Allerdings ist nach Auffassung des EuGHs die Rechtslage in Deutschland
anders, weil der Gesetzgeber dem Anwaltsparlament Vorgaben gibt
und die Letztentscheidungsbefugnis behält.
Der EuGH urteilt, dass grundsätzlich Regelungen der Rechtsanwaltskammern,
die im Allgemeininteresse liegen, insbesondere die Normen zur Wahrung
der Verschwiegenheit und der Unabhängigkeit des Anwalts sowie
der Vermeidung von Interessenkollisionen, zulässig sind. Dr.

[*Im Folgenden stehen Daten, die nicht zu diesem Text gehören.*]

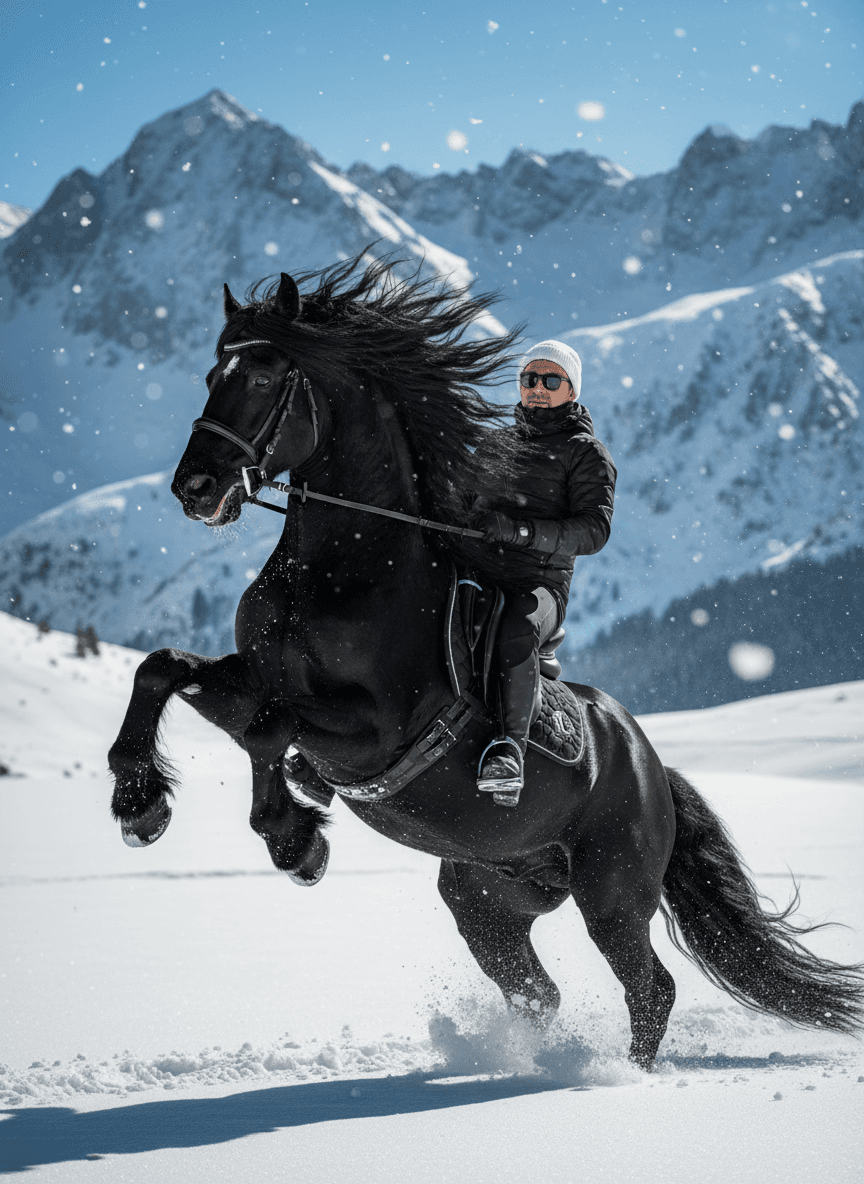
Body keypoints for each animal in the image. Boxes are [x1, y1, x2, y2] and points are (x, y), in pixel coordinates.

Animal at [108, 255, 863, 1070]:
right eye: (211, 372)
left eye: (265, 373)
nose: (196, 488)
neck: (343, 571)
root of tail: (651, 767)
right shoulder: (253, 680)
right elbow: (163, 669)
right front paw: (140, 805)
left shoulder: (378, 730)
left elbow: (268, 730)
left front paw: (295, 839)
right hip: (485, 896)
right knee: (540, 991)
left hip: (612, 893)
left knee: (650, 986)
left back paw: (616, 1074)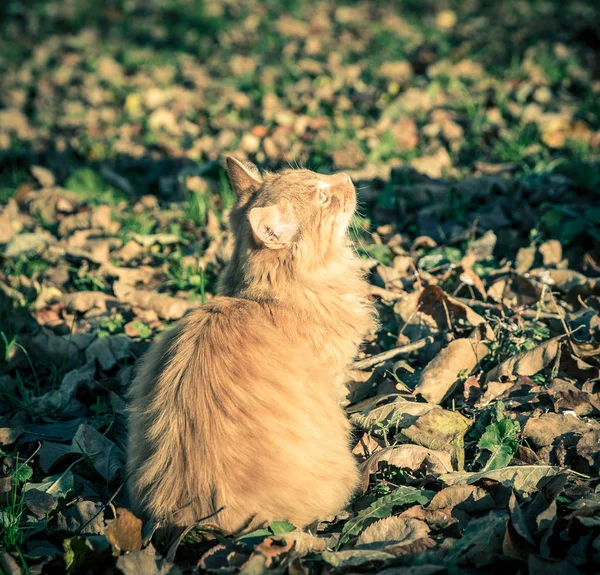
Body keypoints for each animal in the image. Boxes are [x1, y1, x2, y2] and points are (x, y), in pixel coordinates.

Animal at [127, 158, 376, 536]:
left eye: (319, 175)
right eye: (322, 196)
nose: (346, 178)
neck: (264, 297)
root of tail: (200, 520)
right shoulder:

Bernhard Dombek, Präsident der Bundesrechtsanwaltskammer: "Es
ist erfreulich, dass der EuGH den gleichen Prüfungsmaßstab
wie das Bundesverfassungsgericht anlegt. Die Entscheidung unterstreicht
im übrigen die wichtige Rolle, die der Rechtsanwalt im Rechtsstaat
hat und die Bedeutung der Grundpflichten des Anwalts, nämlich
der Unabhängigkeit, der Verschwiegenheit und der Vermeidung
von Interessenkollisionen. Damit wird hoffentlich auch dem Trend
in der Europäischen Kommission, die Freien Berufe mit anderen
Dienstleistern über einen Kamm zu scheren, ein Ende gesetzt."
In einem weiteren Verfahren Arduino (C-35/99) hat der EuGH heute
entschieden, dass gesetzliche Gebührenordnungen der Rechtsanwälte
nicht wettbewerbswidrig sind. "Damit steht fest, dass die Bundesrechtsanwaltsgebührenordnung
nicht gegen europäisches Wettbewerbsrecht verstößt",
erklärt der Präsident, Dr. Bernhard Dombek.